[[ Excerpted records open ]]

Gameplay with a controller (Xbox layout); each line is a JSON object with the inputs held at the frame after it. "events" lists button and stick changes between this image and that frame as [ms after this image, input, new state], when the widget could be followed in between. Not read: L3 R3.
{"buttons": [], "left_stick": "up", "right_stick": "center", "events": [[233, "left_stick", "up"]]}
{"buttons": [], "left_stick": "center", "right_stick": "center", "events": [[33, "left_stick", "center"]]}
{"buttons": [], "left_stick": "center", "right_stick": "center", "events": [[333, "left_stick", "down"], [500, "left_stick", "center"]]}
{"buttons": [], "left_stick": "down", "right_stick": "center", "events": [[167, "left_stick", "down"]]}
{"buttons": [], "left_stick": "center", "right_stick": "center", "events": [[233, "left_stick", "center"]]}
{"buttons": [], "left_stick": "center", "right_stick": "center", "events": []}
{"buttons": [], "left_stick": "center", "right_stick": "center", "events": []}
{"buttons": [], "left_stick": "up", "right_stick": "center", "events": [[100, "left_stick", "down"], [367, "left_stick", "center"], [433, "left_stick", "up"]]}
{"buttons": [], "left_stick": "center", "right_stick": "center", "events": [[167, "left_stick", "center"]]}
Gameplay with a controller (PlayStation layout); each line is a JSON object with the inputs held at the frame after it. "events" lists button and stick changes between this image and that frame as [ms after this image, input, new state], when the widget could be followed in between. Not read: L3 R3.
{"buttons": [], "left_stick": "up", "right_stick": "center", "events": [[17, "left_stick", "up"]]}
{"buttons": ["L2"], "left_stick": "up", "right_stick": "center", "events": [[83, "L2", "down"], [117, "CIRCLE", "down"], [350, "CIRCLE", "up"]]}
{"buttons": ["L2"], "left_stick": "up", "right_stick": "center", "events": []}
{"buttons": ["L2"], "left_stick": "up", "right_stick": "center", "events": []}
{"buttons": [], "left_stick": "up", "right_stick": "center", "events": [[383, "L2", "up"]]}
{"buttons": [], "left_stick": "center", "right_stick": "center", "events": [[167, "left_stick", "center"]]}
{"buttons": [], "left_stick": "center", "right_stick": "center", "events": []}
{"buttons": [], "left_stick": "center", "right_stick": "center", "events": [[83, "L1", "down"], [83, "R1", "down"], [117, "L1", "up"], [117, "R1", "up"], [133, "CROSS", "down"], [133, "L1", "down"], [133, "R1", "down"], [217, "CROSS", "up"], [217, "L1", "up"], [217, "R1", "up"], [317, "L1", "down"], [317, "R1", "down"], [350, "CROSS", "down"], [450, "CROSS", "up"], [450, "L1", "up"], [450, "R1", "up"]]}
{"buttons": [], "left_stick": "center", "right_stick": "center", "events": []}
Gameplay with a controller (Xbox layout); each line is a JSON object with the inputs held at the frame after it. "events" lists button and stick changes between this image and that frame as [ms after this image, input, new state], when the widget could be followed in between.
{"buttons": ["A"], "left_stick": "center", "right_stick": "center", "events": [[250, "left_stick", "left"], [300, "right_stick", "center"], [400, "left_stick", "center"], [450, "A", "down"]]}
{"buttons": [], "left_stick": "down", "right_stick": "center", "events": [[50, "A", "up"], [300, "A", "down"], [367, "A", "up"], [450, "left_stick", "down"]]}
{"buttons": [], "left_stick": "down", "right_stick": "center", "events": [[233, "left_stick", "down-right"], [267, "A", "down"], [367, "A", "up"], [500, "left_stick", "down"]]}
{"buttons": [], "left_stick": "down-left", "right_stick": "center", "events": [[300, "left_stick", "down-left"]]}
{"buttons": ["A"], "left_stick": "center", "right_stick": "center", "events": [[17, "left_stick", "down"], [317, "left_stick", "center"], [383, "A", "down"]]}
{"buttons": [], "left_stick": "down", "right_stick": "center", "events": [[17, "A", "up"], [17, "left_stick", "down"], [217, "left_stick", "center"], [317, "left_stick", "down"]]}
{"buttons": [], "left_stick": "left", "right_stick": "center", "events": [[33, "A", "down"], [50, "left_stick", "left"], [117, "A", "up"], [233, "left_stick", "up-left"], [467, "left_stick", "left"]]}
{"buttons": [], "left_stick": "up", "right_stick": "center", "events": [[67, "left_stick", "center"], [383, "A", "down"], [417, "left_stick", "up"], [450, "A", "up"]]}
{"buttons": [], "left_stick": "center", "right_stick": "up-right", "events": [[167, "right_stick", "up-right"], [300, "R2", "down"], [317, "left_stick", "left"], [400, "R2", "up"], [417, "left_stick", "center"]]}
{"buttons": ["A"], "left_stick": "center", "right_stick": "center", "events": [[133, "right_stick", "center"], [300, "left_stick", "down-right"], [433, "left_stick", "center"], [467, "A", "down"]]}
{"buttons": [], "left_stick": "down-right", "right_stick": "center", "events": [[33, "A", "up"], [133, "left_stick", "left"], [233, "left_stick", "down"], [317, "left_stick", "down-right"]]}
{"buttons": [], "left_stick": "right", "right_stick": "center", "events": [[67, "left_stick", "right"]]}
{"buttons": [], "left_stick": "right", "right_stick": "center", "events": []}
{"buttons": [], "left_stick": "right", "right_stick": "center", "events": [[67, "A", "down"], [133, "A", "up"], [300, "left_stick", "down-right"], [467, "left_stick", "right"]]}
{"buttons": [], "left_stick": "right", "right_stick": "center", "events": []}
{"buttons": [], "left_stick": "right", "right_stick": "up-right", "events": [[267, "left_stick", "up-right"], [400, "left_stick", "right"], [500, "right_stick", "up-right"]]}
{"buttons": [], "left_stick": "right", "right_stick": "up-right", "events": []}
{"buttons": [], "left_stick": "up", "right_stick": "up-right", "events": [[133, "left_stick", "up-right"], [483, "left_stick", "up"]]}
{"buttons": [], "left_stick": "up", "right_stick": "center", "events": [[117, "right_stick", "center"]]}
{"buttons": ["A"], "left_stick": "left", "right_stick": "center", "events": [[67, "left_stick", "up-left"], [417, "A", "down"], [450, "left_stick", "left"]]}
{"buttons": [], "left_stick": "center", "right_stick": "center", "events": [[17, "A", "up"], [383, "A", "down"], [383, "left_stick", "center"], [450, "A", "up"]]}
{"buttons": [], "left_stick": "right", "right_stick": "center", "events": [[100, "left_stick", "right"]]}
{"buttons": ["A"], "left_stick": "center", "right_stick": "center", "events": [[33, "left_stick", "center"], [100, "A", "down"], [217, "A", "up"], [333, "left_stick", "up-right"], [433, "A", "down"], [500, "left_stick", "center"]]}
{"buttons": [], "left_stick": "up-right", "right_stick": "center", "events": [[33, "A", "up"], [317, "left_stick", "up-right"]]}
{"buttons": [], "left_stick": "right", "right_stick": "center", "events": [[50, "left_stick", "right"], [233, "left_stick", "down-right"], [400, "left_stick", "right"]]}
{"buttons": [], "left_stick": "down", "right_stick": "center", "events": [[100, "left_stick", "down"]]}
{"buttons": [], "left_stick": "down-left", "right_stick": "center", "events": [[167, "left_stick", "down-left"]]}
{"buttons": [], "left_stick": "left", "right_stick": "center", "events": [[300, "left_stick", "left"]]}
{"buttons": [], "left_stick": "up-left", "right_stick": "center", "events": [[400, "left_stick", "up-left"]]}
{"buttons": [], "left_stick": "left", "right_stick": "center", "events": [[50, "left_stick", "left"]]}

[[ Excerpted records closed ]]

> **Problem to solve**:
The task calls for every line of the material that contains the string "could".

> **Answer to this problem**:
Gameplay with a controller (Xbox layout); each line is a JSON object with the inputs held at the frame after it. "events" lists button and stick changes between this image and that frame as [ms after this image, input, new state], when the widget could be followed in between. Not read: L3 R3.
Gameplay with a controller (PlayStation layout); each line is a JSON object with the inputs held at the frame after it. "events" lists button and stick changes between this image and that frame as [ms after this image, input, new state], when the widget could be followed in between. Not read: L3 R3.
Gameplay with a controller (Xbox layout); each line is a JSON object with the inputs held at the frame after it. "events" lists button and stick changes between this image and that frame as [ms after this image, input, new state], when the widget could be followed in between.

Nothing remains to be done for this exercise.